Getting Back To Real Life
In between a short three-day trip to Edinburgh, a few things that spilled over into weekends and a lot of catching up work-wise, most of my personal projects have been on hold for a number of weeks now, which I find terribly frustrating.
It pains me, for instance, to realize that the power meter digit reader project I wrote about last March has essentially been dead for a year, and that the ramp-up back to where I was is going to take me at least a few evenings (which I don’t have, not until vacations swing by again).
So this weekend I started small: a few tweaks to my home automation setup (mostly cleanups and a little more testing, some of which will find its way into a follow-up post), automated a couple of my day-to-day tasks in Python on my iPad (Pythonista is amazing, all the more so when you tap into its Objective-C bridge) and started working through this site’s To Do list (which is still fairly extensive).
Metadata Is A Pain
One of the things I’ve been meaning to do (besides a proper blog archive) is add OpenGraph support to allow for nicer automated sharing in social media, which given the site’s plaintext back-end requires some extra parsing and indexing to take place (I need to figure out if there is a leading image, get its size and type info, etc., as well as figuring out a few extra things).

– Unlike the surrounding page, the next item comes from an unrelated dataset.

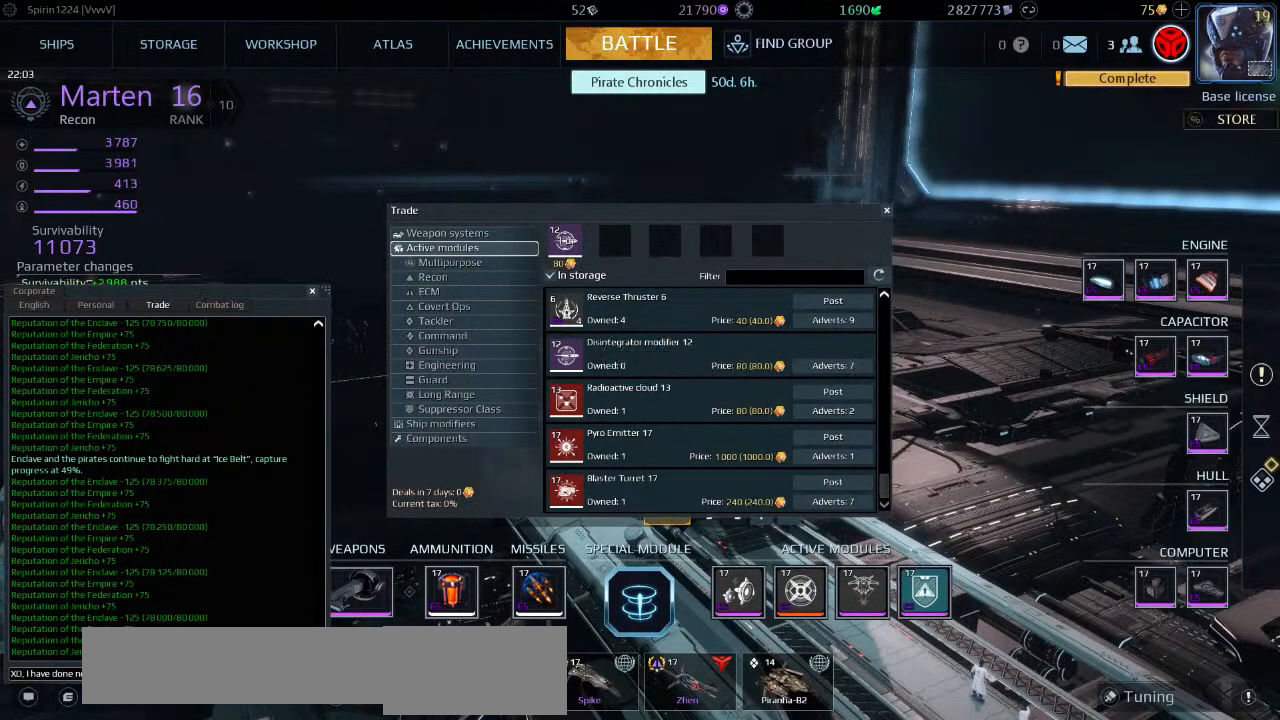
{"keys": [], "events": []}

That is fine and good, but it also needs to be pushed up the stack until rendering occurs, and stored along the way in a SQLite database I use for indexing. Since I already had a simpler/legacy take on metadata, I’m refactoring it as I go along and removing unnecessary bits, so if the site breaks later in the week, then you’ll know there was something I didn’t account for in testing–but it’s going OK so far.
Down To The Metal
Since I spend too much time dealing with online stuff (including cloud infrastructure, DevOps flows and data munging), I’m looking at doing a few more hardware/IoT(ish) things for myself for the sheer fun of it, and after tossing around a few ideas I decided to go for a low-latency image processing trick that I want to try out on the Raspberry Pi.
It’s going to take time, of course, but hopefully I’ll have something to show after Christmas.